◆ Records for the exercise
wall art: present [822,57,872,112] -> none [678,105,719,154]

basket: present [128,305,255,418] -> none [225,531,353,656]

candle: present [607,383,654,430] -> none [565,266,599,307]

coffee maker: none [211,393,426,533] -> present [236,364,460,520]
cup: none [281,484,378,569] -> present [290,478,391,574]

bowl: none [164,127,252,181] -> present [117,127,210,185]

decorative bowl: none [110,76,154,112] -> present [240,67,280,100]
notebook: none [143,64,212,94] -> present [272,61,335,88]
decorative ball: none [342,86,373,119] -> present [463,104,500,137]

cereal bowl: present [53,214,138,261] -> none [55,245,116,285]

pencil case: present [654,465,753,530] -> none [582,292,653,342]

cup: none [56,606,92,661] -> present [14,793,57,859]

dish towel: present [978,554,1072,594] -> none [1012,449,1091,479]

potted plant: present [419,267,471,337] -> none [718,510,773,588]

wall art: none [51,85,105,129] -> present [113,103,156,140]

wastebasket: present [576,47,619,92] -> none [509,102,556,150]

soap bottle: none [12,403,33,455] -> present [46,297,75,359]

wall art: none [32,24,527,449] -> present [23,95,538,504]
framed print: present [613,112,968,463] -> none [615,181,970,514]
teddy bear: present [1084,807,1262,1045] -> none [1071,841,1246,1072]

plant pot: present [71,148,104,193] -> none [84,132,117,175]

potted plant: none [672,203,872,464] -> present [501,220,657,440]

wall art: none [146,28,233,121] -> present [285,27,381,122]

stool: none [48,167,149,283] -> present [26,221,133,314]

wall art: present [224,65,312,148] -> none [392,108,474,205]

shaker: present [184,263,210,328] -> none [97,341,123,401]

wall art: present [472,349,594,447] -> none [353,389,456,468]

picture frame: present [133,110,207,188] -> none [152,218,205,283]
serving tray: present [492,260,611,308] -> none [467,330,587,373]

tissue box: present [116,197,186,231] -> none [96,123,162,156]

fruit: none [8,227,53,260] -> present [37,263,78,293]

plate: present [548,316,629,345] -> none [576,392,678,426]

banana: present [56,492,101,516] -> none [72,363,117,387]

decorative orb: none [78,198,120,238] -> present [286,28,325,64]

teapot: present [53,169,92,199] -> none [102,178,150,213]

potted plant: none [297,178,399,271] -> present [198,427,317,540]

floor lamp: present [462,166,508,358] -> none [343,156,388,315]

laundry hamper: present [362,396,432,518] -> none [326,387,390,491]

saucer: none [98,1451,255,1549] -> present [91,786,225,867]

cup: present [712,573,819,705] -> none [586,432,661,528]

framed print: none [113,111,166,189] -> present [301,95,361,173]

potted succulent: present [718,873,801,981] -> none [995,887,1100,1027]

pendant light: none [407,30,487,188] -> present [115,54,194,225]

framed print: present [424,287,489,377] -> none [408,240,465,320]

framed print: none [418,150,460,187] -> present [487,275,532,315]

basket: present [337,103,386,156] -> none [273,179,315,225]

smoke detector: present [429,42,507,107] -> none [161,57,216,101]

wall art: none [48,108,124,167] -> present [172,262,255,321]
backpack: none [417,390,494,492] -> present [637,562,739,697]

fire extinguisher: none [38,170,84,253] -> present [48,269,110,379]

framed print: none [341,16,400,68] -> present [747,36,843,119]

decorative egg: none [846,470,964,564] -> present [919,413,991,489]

◆ Your goal
Above are the records. Identify each line that contains the word "framed".

◆ Worked solution
framed print: present [613,112,968,463] -> none [615,181,970,514]
framed print: none [113,111,166,189] -> present [301,95,361,173]
framed print: present [424,287,489,377] -> none [408,240,465,320]
framed print: none [418,150,460,187] -> present [487,275,532,315]
framed print: none [341,16,400,68] -> present [747,36,843,119]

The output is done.